**ENTRIES PROVIDED**
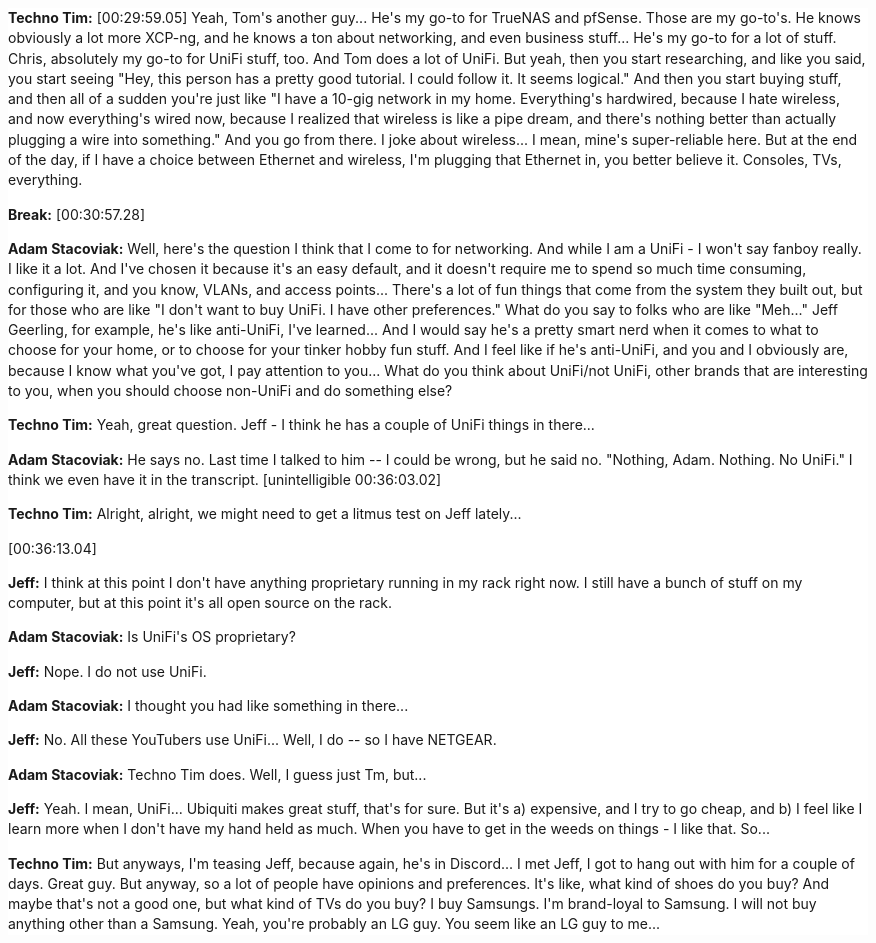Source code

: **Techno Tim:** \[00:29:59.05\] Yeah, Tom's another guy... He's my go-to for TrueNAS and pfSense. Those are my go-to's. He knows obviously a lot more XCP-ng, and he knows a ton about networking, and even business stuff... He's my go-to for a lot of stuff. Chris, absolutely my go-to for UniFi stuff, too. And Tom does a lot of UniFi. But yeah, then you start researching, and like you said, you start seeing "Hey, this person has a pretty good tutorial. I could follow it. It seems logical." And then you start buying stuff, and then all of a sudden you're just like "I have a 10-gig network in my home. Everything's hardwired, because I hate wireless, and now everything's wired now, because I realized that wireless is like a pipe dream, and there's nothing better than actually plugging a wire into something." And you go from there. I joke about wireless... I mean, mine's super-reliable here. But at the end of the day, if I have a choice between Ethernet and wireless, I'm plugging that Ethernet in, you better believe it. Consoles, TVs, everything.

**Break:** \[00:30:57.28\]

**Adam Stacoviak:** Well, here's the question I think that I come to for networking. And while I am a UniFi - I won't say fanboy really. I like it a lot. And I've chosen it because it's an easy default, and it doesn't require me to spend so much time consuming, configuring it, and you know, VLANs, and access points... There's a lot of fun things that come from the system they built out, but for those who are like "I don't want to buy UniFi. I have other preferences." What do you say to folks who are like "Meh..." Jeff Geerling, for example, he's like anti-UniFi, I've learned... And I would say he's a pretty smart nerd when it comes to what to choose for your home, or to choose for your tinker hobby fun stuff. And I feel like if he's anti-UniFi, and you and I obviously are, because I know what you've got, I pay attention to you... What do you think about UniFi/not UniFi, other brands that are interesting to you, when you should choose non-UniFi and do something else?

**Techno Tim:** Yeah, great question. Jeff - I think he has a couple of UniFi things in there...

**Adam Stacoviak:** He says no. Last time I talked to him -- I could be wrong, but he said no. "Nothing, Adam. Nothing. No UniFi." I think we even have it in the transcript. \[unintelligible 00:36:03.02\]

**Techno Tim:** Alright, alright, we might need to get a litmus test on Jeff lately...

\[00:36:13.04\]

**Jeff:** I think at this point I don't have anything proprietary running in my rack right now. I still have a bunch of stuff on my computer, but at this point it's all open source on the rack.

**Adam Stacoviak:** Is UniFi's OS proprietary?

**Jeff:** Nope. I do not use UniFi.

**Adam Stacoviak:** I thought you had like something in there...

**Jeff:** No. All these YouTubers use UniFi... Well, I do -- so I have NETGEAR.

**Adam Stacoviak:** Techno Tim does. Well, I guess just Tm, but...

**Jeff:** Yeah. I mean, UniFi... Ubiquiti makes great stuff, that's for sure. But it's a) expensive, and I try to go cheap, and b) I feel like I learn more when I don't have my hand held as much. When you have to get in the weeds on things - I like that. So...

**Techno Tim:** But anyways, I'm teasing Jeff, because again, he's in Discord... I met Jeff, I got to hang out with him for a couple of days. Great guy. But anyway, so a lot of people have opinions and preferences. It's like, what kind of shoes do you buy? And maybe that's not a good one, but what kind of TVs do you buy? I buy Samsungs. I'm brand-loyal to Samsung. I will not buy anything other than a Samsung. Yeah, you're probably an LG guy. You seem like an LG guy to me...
--
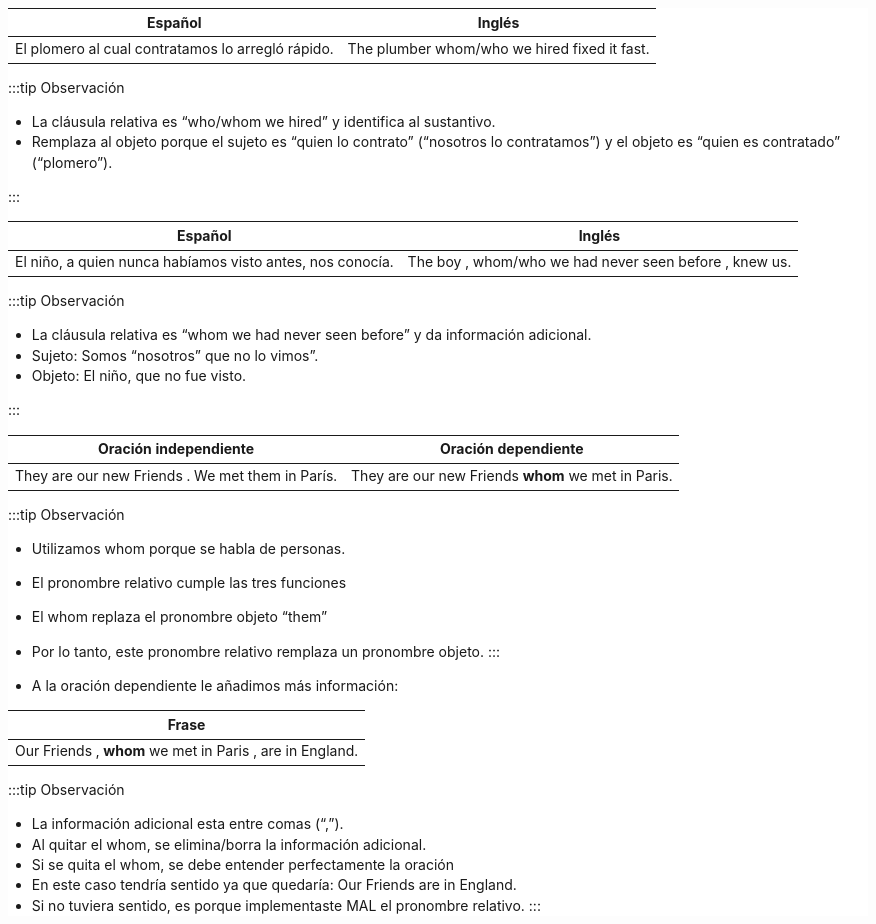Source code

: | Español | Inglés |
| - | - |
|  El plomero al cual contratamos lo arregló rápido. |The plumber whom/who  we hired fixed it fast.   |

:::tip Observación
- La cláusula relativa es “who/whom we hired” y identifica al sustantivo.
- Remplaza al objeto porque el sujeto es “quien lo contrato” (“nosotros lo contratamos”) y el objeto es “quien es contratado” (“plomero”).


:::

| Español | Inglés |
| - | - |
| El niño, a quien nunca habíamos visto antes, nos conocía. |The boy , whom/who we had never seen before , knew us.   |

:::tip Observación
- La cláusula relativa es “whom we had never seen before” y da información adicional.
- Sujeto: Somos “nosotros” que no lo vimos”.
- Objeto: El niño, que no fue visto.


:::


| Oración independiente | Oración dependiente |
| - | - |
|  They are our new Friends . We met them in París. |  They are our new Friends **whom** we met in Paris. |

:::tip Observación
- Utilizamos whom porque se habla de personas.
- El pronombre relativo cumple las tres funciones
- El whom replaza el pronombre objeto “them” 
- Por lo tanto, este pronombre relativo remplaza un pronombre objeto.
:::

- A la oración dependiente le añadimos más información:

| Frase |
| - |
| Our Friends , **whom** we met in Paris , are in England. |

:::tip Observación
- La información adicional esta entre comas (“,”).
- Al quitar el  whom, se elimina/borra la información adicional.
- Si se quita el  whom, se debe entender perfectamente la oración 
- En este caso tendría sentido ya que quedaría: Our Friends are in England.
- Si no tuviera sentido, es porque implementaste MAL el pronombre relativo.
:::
* * *
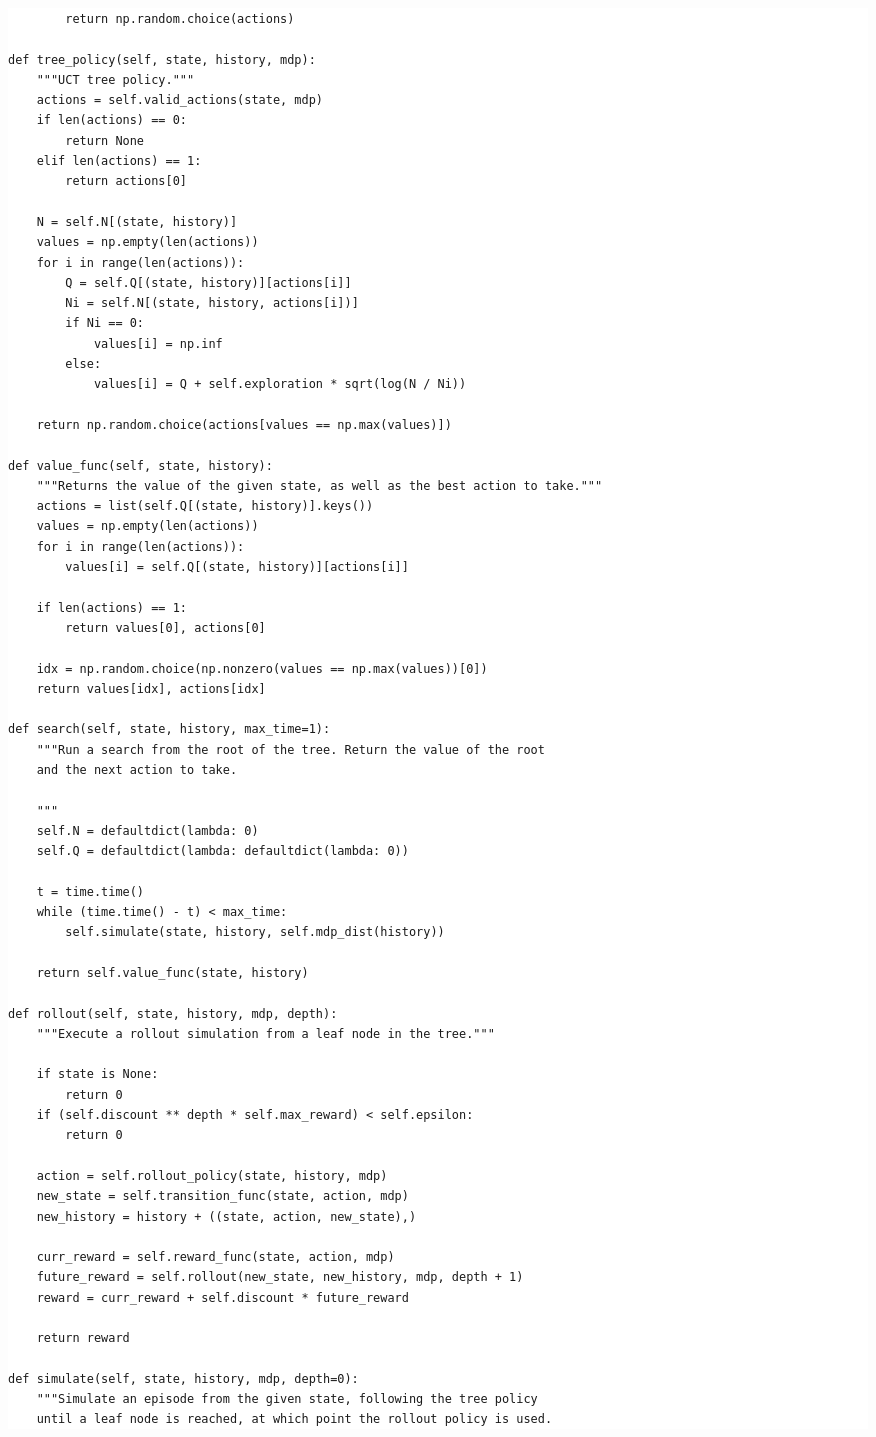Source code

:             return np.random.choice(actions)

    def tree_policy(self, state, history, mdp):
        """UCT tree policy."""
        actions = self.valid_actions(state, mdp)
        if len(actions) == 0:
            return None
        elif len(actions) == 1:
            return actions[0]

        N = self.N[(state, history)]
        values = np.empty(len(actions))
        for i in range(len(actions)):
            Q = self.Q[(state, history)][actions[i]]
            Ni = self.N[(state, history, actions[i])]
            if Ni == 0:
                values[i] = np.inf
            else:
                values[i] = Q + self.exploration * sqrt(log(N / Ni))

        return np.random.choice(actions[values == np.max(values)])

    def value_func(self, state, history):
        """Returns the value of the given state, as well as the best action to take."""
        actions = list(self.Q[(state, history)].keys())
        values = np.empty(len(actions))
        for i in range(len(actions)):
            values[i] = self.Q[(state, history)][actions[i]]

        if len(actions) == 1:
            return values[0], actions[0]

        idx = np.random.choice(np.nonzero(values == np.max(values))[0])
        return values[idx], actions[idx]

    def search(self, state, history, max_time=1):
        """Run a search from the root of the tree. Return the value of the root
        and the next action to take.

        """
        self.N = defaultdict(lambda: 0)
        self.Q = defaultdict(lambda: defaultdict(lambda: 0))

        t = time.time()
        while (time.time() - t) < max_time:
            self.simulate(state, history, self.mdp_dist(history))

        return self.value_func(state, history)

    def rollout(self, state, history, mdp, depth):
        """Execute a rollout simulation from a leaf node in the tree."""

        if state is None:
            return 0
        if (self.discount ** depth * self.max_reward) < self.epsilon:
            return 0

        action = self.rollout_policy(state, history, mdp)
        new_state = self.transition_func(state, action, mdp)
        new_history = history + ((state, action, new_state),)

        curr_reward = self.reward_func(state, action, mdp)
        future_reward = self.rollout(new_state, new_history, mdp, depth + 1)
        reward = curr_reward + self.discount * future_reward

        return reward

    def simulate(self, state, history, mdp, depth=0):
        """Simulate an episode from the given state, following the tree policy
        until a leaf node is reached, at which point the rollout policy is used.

**EXERCISE PROMPT**
From the listing above, copy out each line where the word "relativa" appears.

**PROBLEM SOLUTION**
- La cláusula relativa es “who/whom we hired” y identifica al sustantivo.
- La cláusula relativa es “whom we had never seen before” y da información adicional.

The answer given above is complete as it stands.